Flávia acha que, se a pessoa tiver uma relação saudável com a comida, o diagnóstico não atrapalha tanto. “Não pode ser compulsivo. Quem é celíaco não tem essa de 'vou comer só um pouquinho'. Se tiver glúten, não pode. No início, eu sentia falta de ir à padaria, mas a melhora foi tão grande na minha vida após o diagnóstico que isso passou. Mas eu conheço celíacos que bebem cerveja e preferem pagar o preço. E esse preço pode ser alto, obrigando a retirar parte do intestino, inclusive”, alerta Flávia.
Contém glúten
Mas para que serve o glúten? Fabíola explica que a substância pode ser encontrada em diversos tipos de cereais, mas principalmente no trigo, centeio, cevada e aveia. “Por enquanto, as pesquisas abrangem mais o glúten de trigo, já que ele tem o maior potencial para causar alterações no organismo. Além disso, ele é, dentre os cereais que possuem glúten, o mais consumido”, explica a pesquisadora.
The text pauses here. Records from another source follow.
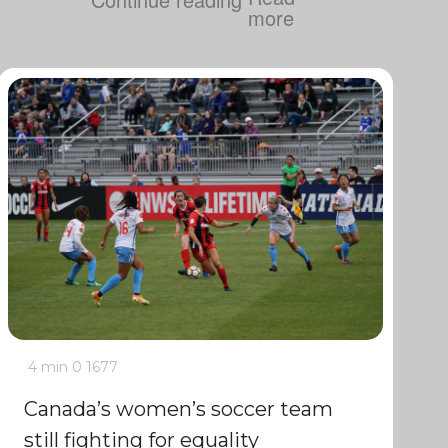
4 min
0
1677
Canada’s women’s soccer team
still fighting for equality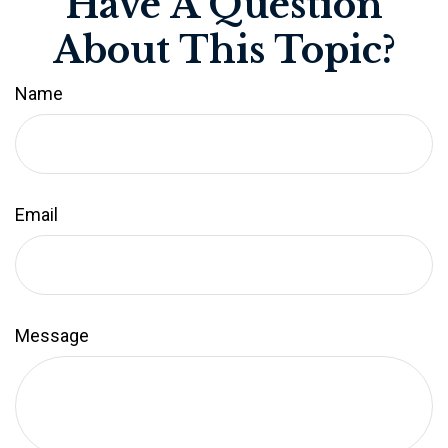
Have A Question
About This Topic?
Name
Email
Message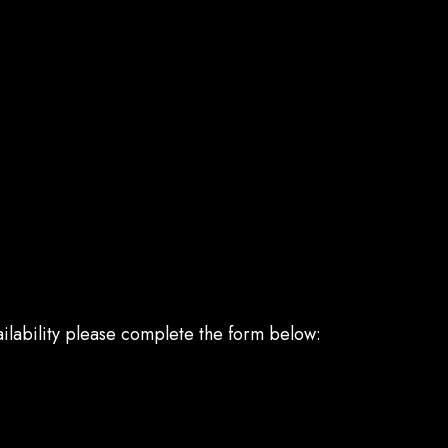
ailability please complete the form below: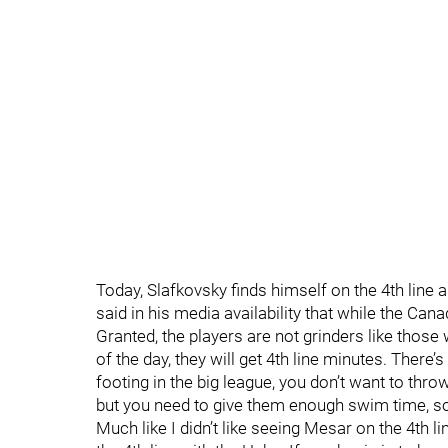
Today, Slafkovsky finds himself on the 4th line 
said in his media availability that while the Canad
Granted, the players are not grinders like those
of the day, they will get 4th line minutes. There’s
footing in the big league, you don’t want to thr
but you need to give them enough swim time, so 
Much like I didn’t like seeing Mesar on the 4th l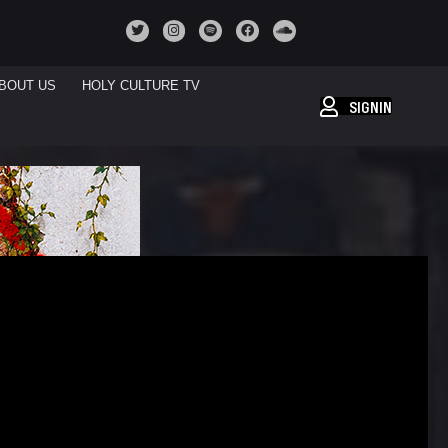
BOUT US
HOLY CULTURE TV
SIGNIN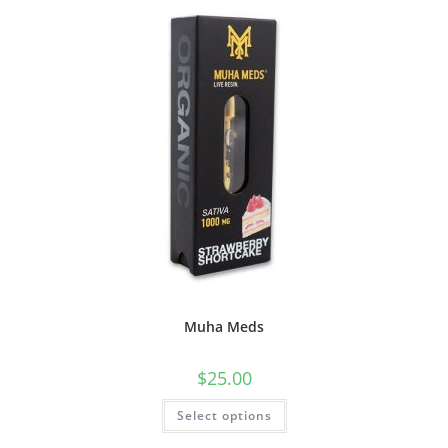
Muha Meds
$
25.00
Select options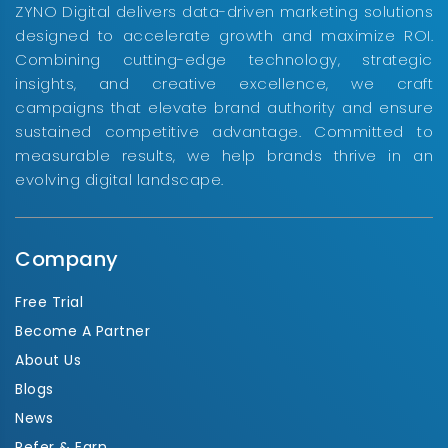
ZYNO Digital delivers data-driven marketing solutions
designed to accelerate growth and maximize ROI.
Combining cutting-edge technology, strategic
insights, and creative excellence, we craft
campaigns that elevate brand authority and ensure
sustained competitive advantage. Committed to
measurable results, we help brands thrive in an
evolving digital landscape.
Company
Free Trial
Become A Partner
About Us
Blogs
News
Refer & Earn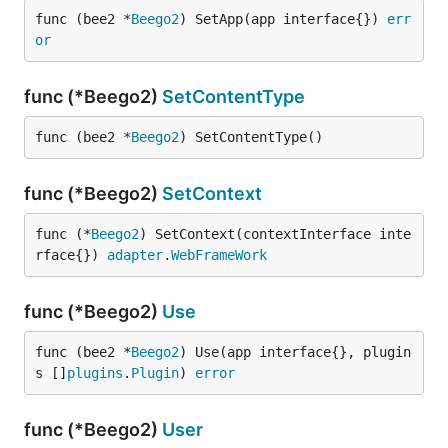
func (bee2 *
Beego2
) SetApp(app interface{}) 
err
or
func (*Beego2)
SetContentType
func (bee2 *
Beego2
) SetContentType()
func (*Beego2)
SetContext
func (*
Beego2
) SetContext(contextInterface inte
rface{}) 
adapter
.
WebFrameWork
func (*Beego2)
Use
func (bee2 *
Beego2
) Use(app interface{}, plugin
s []
plugins
.
Plugin
) 
error
func (*Beego2)
User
O glúten de trigo é o grande responsável pela capacidade de fermentação que dá liga à massa, sendo essencial para fazer o alimento crescer e manter seu formato depois de pronto. Por outro lado, é uma proteína de baixo valor biológico, ou seja, não tem todos os aminoácidos que precisamos. “Portanto, em princípio, sua retirada da dieta não apresenta risco para a saúde. No entanto, uma avaliação criteriosa deve ser realizada em indivíduos vegetarianos, por exemplo, que usam o trigo como uma de suas fontes de proteína”, ressalta Fabíola.
Aos apressadinhos e obcecados pela perda de peso, ela lembra: “a exclusão da substância com o propósito de prevenir o ganho de peso só deverá ser recomendada quando os estudos com humanos comprovarem seu benefício”, conclui a pesquisadora.